• _ABOUT THIS TASK_
Leaving out all images, return the entries below exactly.

• _EXERCISE DATA_
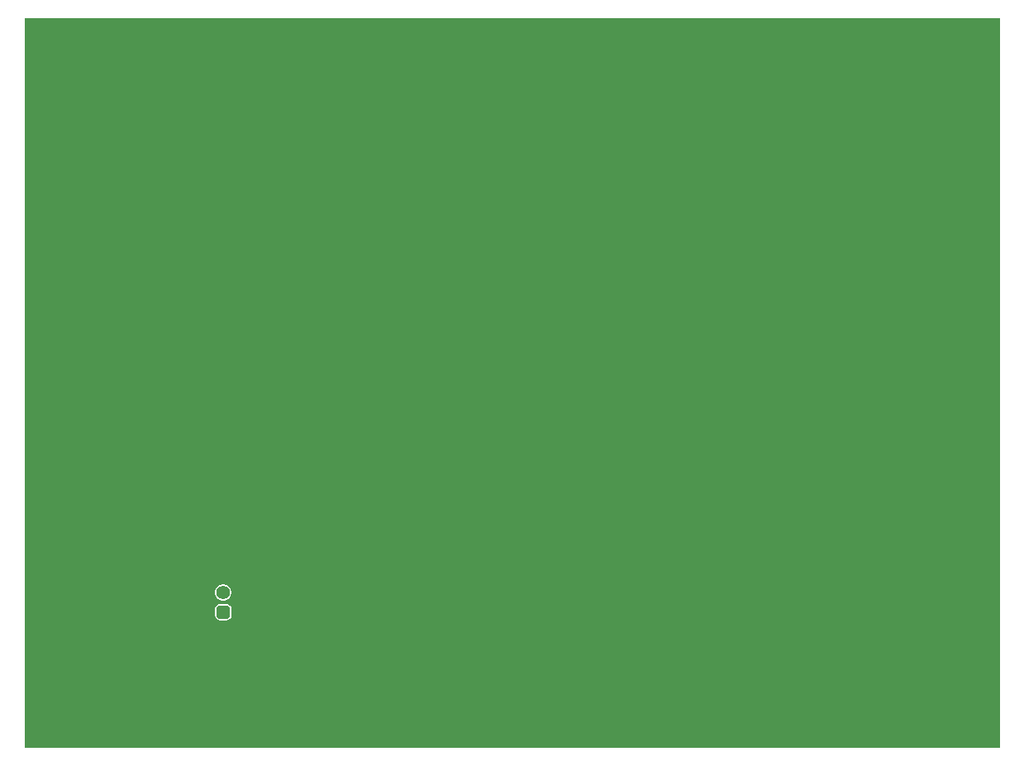
<source format=gbl>
G04*
G04 #@! TF.GenerationSoftware,Altium Limited,Altium Designer,24.5.2 (23)*
G04*
G04 Layer_Physical_Order=2*
G04 Layer_Color=16711680*
%FSLAX44Y44*%
%MOMM*%
G71*
G04*
G04 #@! TF.SameCoordinates,38DC1C0D-580C-4CDA-A678-22B3372D846F*
G04*
G04*
G04 #@! TF.FilePolarity,Positive*
G04*
G01*
G75*
%ADD43C,1.4000*%
G04:AMPARAMS|DCode=44|XSize=1.4mm|YSize=1.4mm|CornerRadius=0.35mm|HoleSize=0mm|Usage=FLASHONLY|Rotation=90.000|XOffset=0mm|YOffset=0mm|HoleType=Round|Shape=RoundedRectangle|*
%AMROUNDEDRECTD44*
21,1,1.4000,0.7000,0,0,90.0*
21,1,0.7000,1.4000,0,0,90.0*
1,1,0.7000,0.3500,0.3500*
1,1,0.7000,0.3500,-0.3500*
1,1,0.7000,-0.3500,-0.3500*
1,1,0.7000,-0.3500,0.3500*
%
%ADD44ROUNDEDRECTD44*%
%ADD45C,1.2700*%
%ADD46C,0.1270*%
G36*
X1003801Y769D02*
X4579D01*
Y748531D01*
X1003801D01*
Y769D01*
D02*
G37*
%LPC*%
G36*
X209369Y167985D02*
X207191D01*
X205088Y167421D01*
X203202Y166332D01*
X201662Y164792D01*
X200574Y162907D01*
X200010Y160803D01*
Y158626D01*
X200574Y156523D01*
X201662Y154637D01*
X203202Y153097D01*
X205088Y152008D01*
X207191Y151445D01*
X209369D01*
X211472Y152008D01*
X213358Y153097D01*
X214898Y154637D01*
X215986Y156523D01*
X216550Y158626D01*
Y160803D01*
X215986Y162907D01*
X214898Y164792D01*
X213358Y166332D01*
X211472Y167421D01*
X209369Y167985D01*
D02*
G37*
G36*
X211780Y148078D02*
X204780D01*
X202919Y147708D01*
X201341Y146654D01*
X200287Y145076D01*
X199917Y143215D01*
Y136215D01*
X200287Y134353D01*
X201341Y132776D01*
X202919Y131721D01*
X204780Y131351D01*
X211780D01*
X213641Y131721D01*
X215219Y132776D01*
X216273Y134353D01*
X216643Y136215D01*
Y143215D01*
X216273Y145076D01*
X215219Y146654D01*
X213641Y147708D01*
X211780Y148078D01*
D02*
G37*
%LPD*%
D43*
X500000Y316750D02*
D03*
X208280Y159715D02*
D03*
D44*
Y139715D02*
D03*
D45*
X342685Y80225D02*
D03*
X447040Y93835D02*
D03*
X420370Y97645D02*
D03*
D46*
X422485Y271355D02*
X422910Y271780D01*
X422442Y271355D02*
X422485D01*
M02*

</source>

• _EXERCISE RESULT_
<source format=gbl>
G04*
G04 #@! TF.GenerationSoftware,Altium Limited,Altium Designer,24.5.2 (23)*
G04*
G04 Layer_Physical_Order=2*
G04 Layer_Color=16711680*
%FSLAX44Y44*%
%MOMM*%
G71*
G04*
G04 #@! TF.SameCoordinates,38DC1C0D-580C-4CDA-A678-22B3372D846F*
G04*
G04*
G04 #@! TF.FilePolarity,Positive*
G04*
G01*
G75*
%ADD43C,1.4000*%
G04:AMPARAMS|DCode=44|XSize=1.4mm|YSize=1.4mm|CornerRadius=0.35mm|HoleSize=0mm|Usage=FLASHONLY|Rotation=90.000|XOffset=0mm|YOffset=0mm|HoleType=Round|Shape=RoundedRectangle|*
%AMROUNDEDRECTD44*
21,1,1.4000,0.7000,0,0,90.0*
21,1,0.7000,1.4000,0,0,90.0*
1,1,0.7000,0.3500,0.3500*
1,1,0.7000,0.3500,-0.3500*
1,1,0.7000,-0.3500,-0.3500*
1,1,0.7000,-0.3500,0.3500*
%
%ADD44ROUNDEDRECTD44*%
%ADD45C,1.2700*%
%ADD46C,0.1270*%
G36*
X1003801Y769D02*
X4579D01*
Y748531D01*
X1003801D01*
Y769D01*
D02*
G37*
%LPC*%
G36*
X209369Y167985D02*
X207191D01*
X205088Y167421D01*
X203202Y166332D01*
X201662Y164792D01*
X200574Y162907D01*
X200010Y160803D01*
Y158626D01*
X200574Y156523D01*
X201662Y154637D01*
X203202Y153097D01*
X205088Y152008D01*
X207191Y151445D01*
X209369D01*
X211472Y152008D01*
X213358Y153097D01*
X214898Y154637D01*
X215986Y156523D01*
X216550Y158626D01*
Y160803D01*
X215986Y162907D01*
X214898Y164792D01*
X213358Y166332D01*
X211472Y167421D01*
X209369Y167985D01*
D02*
G37*
G36*
X211780Y148078D02*
X204780D01*
X202919Y147708D01*
X201341Y146654D01*
X200287Y145076D01*
X199917Y143215D01*
Y136215D01*
X200287Y134353D01*
X201341Y132776D01*
X202919Y131721D01*
X204780Y131351D01*
X211780D01*
X213641Y131721D01*
X215219Y132776D01*
X216273Y134353D01*
X216643Y136215D01*
Y143215D01*
X216273Y145076D01*
X215219Y146654D01*
X213641Y147708D01*
X211780Y148078D01*
D02*
G37*
%LPD*%
D43*
X500000Y316750D02*
D03*
X208280Y159715D02*
D03*
D44*
Y139715D02*
D03*
D45*
X342685Y80225D02*
D03*
X447040Y93835D02*
D03*
X420370Y97645D02*
D03*
D46*
X422485Y271355D02*
X422910Y271780D01*
X422442Y271355D02*
X422485D01*
M02*

</source>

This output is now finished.